Nightmare-provoking scenes from television shows of my childhood include the protagonist trapped in a telephone booth that is filling with water, and another where they are locked in a room where the walls are closing in, moving closer and closer. 

Nightmare-provoking realities in Howard County: housing and childcare unavailable or far too expensive, wages too low, a pandemic that has left an ongoing trail of damage both to community members and businesses.All of the things that low-wage earners need to survive are moving farther and farther away and they are stretched to the breaking point. 

So here’s the “Why” from yesterday’s post:

Why are members of Columbia Community Care organizing a toy drive again this year? It’s simple. For our neighbors, who are living daily in crisis mode to cover just the basics of food and housing, a gift for a child is an impossibility. 

I’ve written before about how housing insecurity in Howard County actually creates poverty. So does a minimum wage that has remained stagnant as everything else around it has gone up. Howard County Council members Christiana Rigby and Opel Jones have introduced legislation that will gradually raise minimum wage and will set in place a process for ongoing review. 

Strangely enough, some folks want to look at this as an attack on small businesses rather than a correction which allows people in Howard County to be able to earn closer to a real bare minimum than the poverty wages they are earning today.

The other day I wrote that the testimony in opposition presented by local business owners was truly disheartening.
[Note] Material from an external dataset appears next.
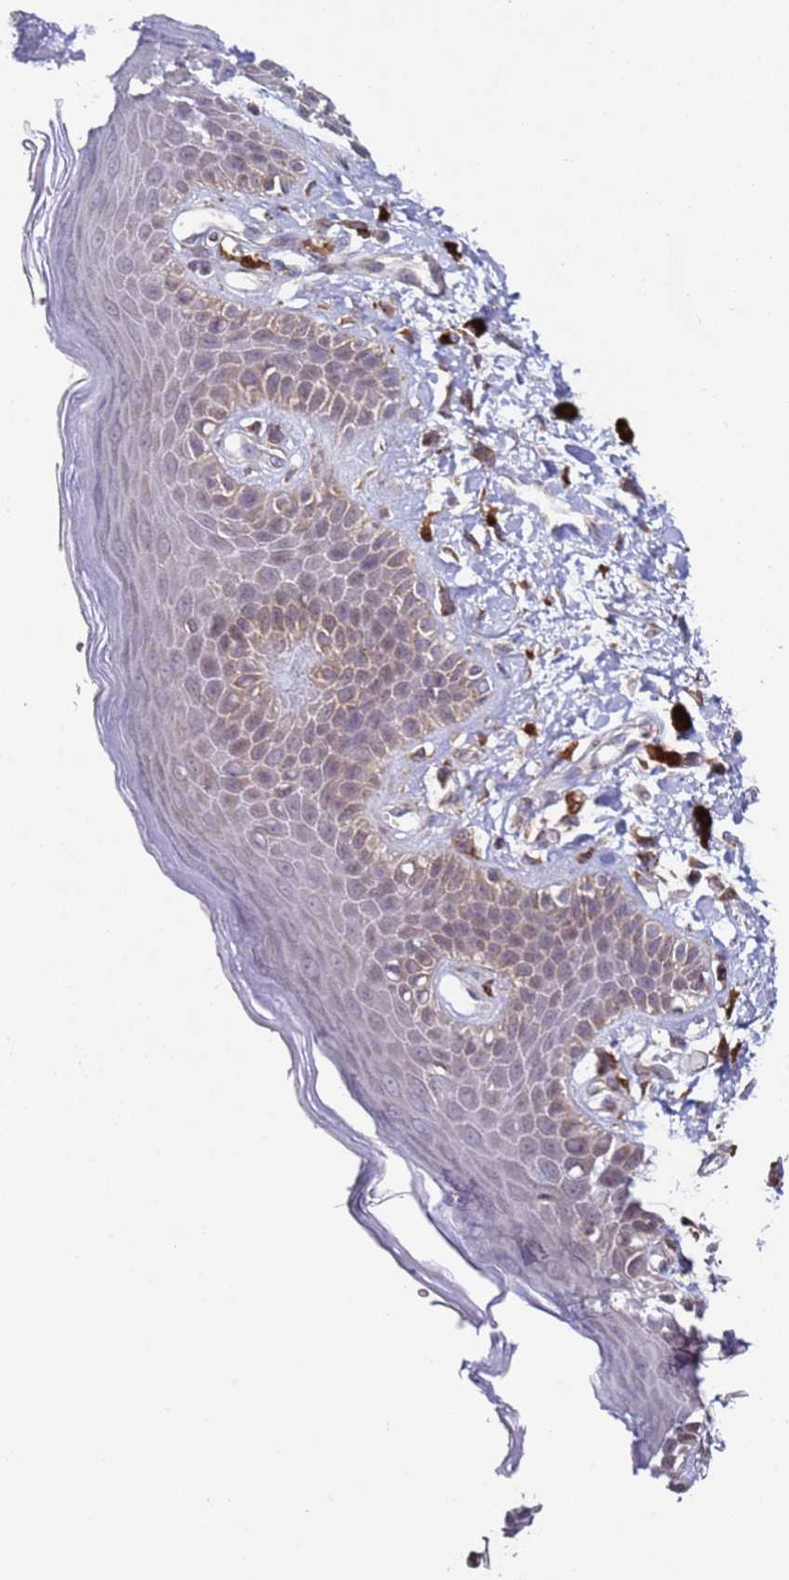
{"staining": {"intensity": "moderate", "quantity": "<25%", "location": "cytoplasmic/membranous"}, "tissue": "skin", "cell_type": "Epidermal cells", "image_type": "normal", "snomed": [{"axis": "morphology", "description": "Normal tissue, NOS"}, {"axis": "topography", "description": "Anal"}], "caption": "A brown stain labels moderate cytoplasmic/membranous staining of a protein in epidermal cells of benign human skin. (DAB IHC, brown staining for protein, blue staining for nuclei).", "gene": "SNAPC4", "patient": {"sex": "female", "age": 78}}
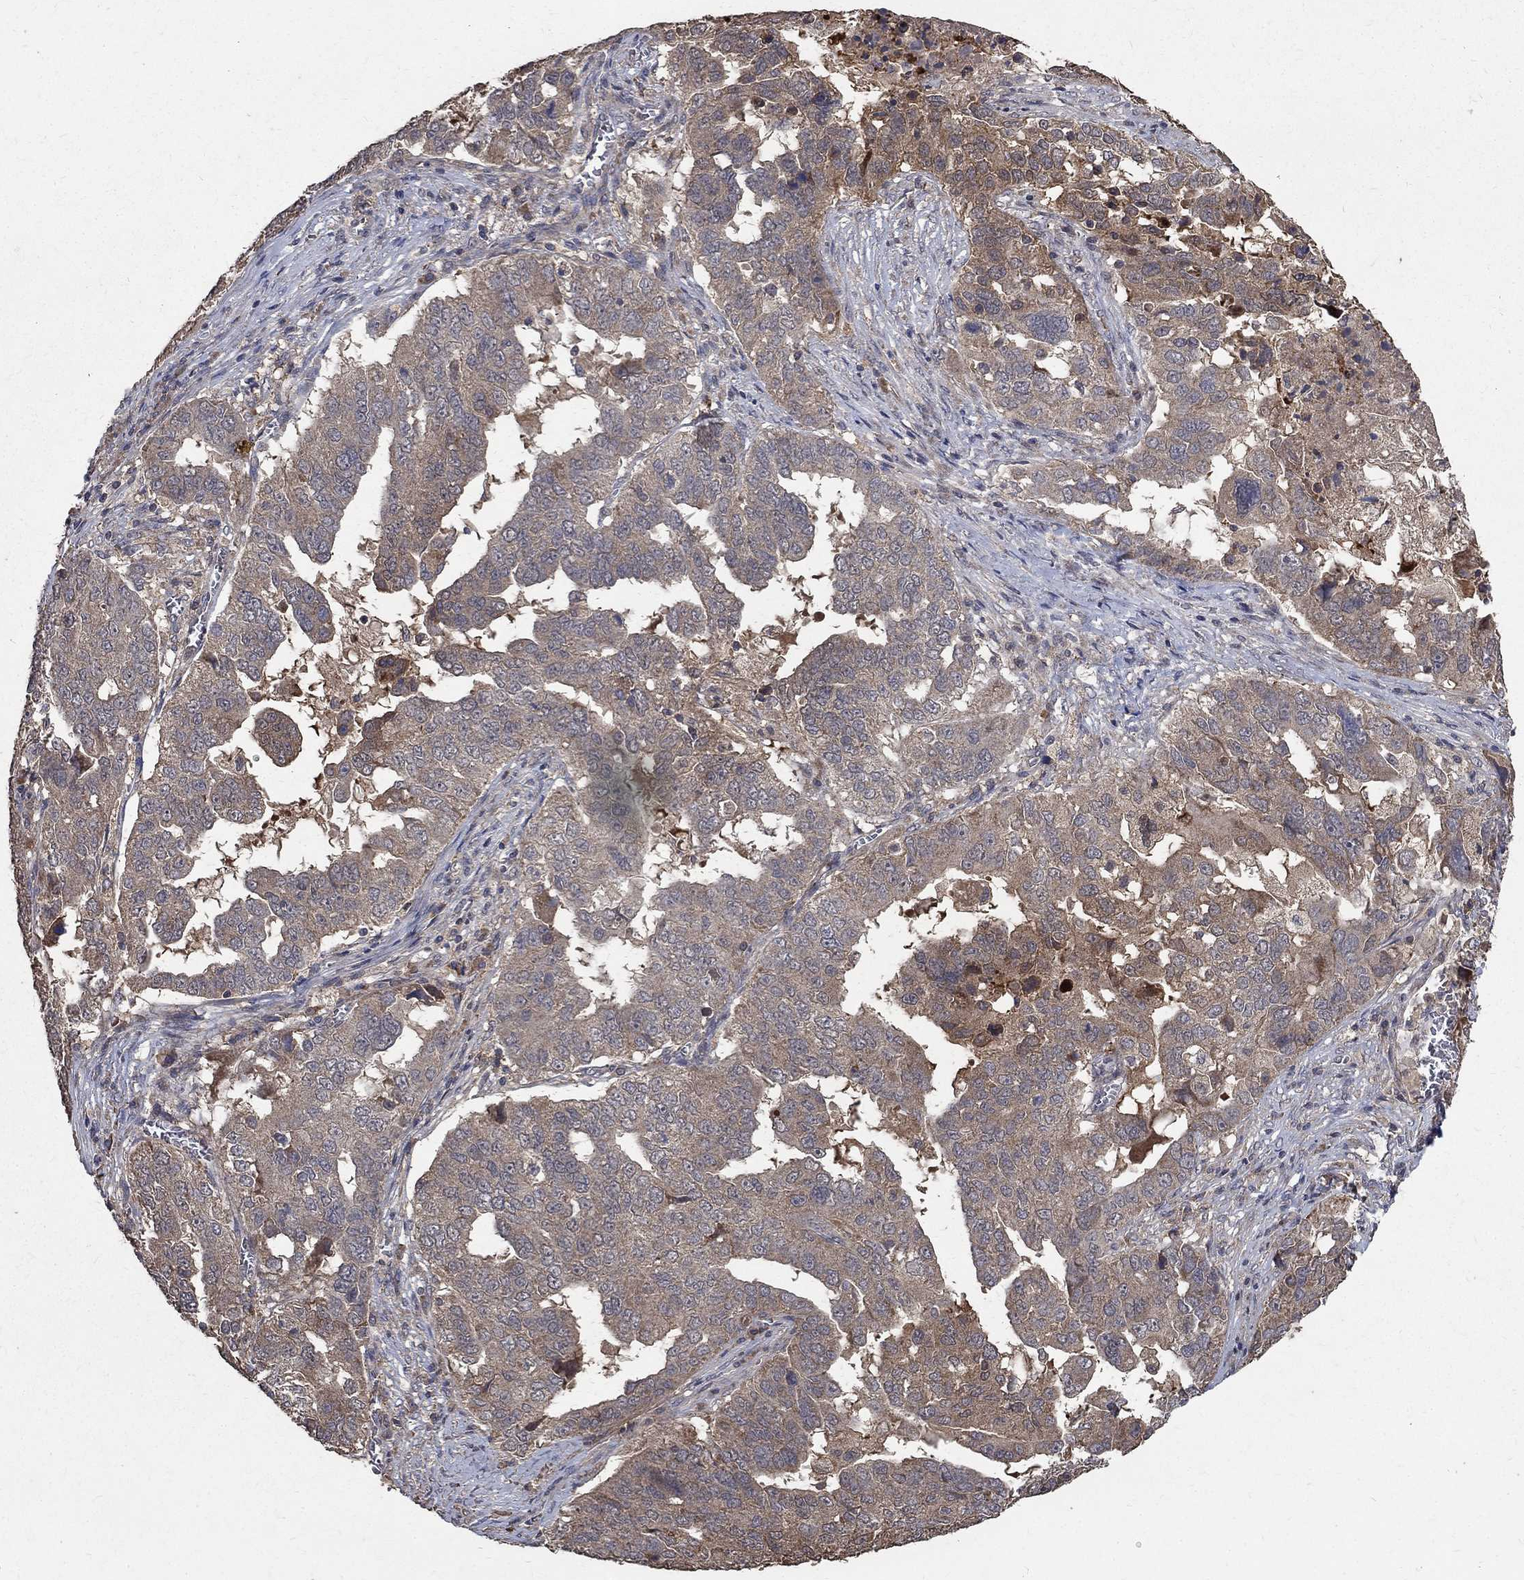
{"staining": {"intensity": "moderate", "quantity": "<25%", "location": "cytoplasmic/membranous"}, "tissue": "ovarian cancer", "cell_type": "Tumor cells", "image_type": "cancer", "snomed": [{"axis": "morphology", "description": "Carcinoma, endometroid"}, {"axis": "topography", "description": "Soft tissue"}, {"axis": "topography", "description": "Ovary"}], "caption": "Brown immunohistochemical staining in human ovarian endometroid carcinoma reveals moderate cytoplasmic/membranous positivity in approximately <25% of tumor cells.", "gene": "C17orf75", "patient": {"sex": "female", "age": 52}}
Low wages have become so much a part of many business models that employers have come to feel entitled to them and use them as a means of keeping their businesses afloat. 

Franklin Delano Roosevelt would like a word with them.
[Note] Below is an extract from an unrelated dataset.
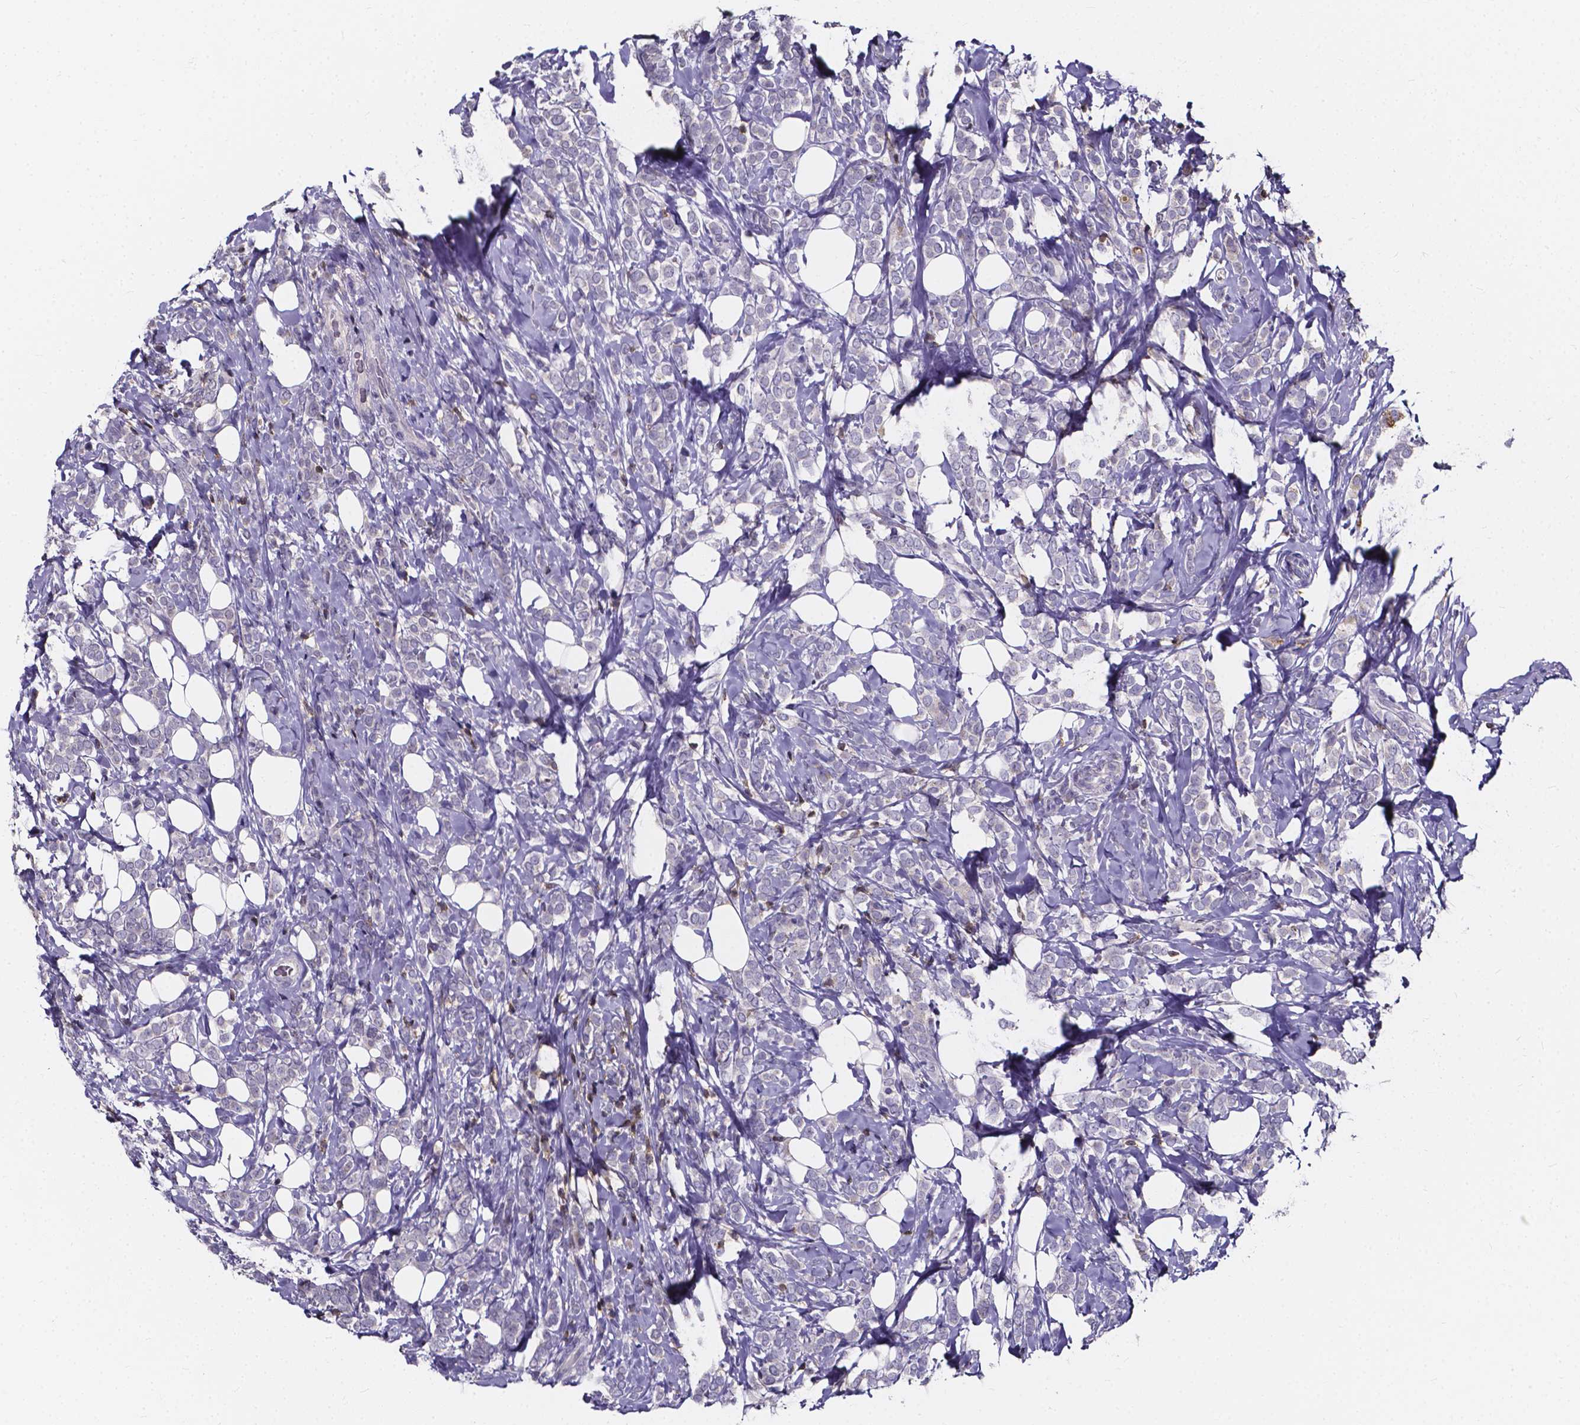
{"staining": {"intensity": "negative", "quantity": "none", "location": "none"}, "tissue": "breast cancer", "cell_type": "Tumor cells", "image_type": "cancer", "snomed": [{"axis": "morphology", "description": "Lobular carcinoma"}, {"axis": "topography", "description": "Breast"}], "caption": "An image of human breast cancer is negative for staining in tumor cells.", "gene": "THEMIS", "patient": {"sex": "female", "age": 49}}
It seems to me to be equally plain that no business which depends for existence on paying less than living wages to its workers has any right to continue in this country. (Statement on the National Industry Recovery Act, 1933)

So, it goes like this: employers skimp on the most crucial and valuable part of their business: human capital. Then both Howard County Government and area non-profits scramble to fill in the gaps. Since the pandemic the needs are greater and, not surprisingly, we have seen the creation of more non-profits to address the need. 

Make no mistake: exployers who will not invest in their own workers are essentially relying on others to pay what they won’t. 

That’s not good business. You can paint it with all sorts of businessy language but at its heart it is just ugly.

I read this quote from Archbishop Desmond Tutu last night in a book I’m reading for a class:

There comes a point where we need to stop just pulling people out of the river. We need to go upstream and find out why they’re falling in.

Responding to this statement, the author, Glennon Doyle, says something very interesting about philanthropy.

Every philanthropist, if she is paying attention, eventually becomes an activist. If we do not, we run the risk of being co-dependent with power - - saving the system’s victims while the system collects the profits, then pats us on the head for our service. We become injustice’s foot soldiers.

Wow. 

That’s it in a nutshell. 

Our neighbors in Columbia and Howard County most likely do not wish to depend on charity for their very survival. Imagine having to plan your entire life around lining up for food, diapers and feminine hygiene products, school supplies, warm winter clothing, a toy for your child. What a difference it would make to simply pay our neighbors a living wage.

Should we continue to give to those initiatives that provide what is so desperately needed? Absolutely.

But we also need to go upstream and address what’s causing people to fall in.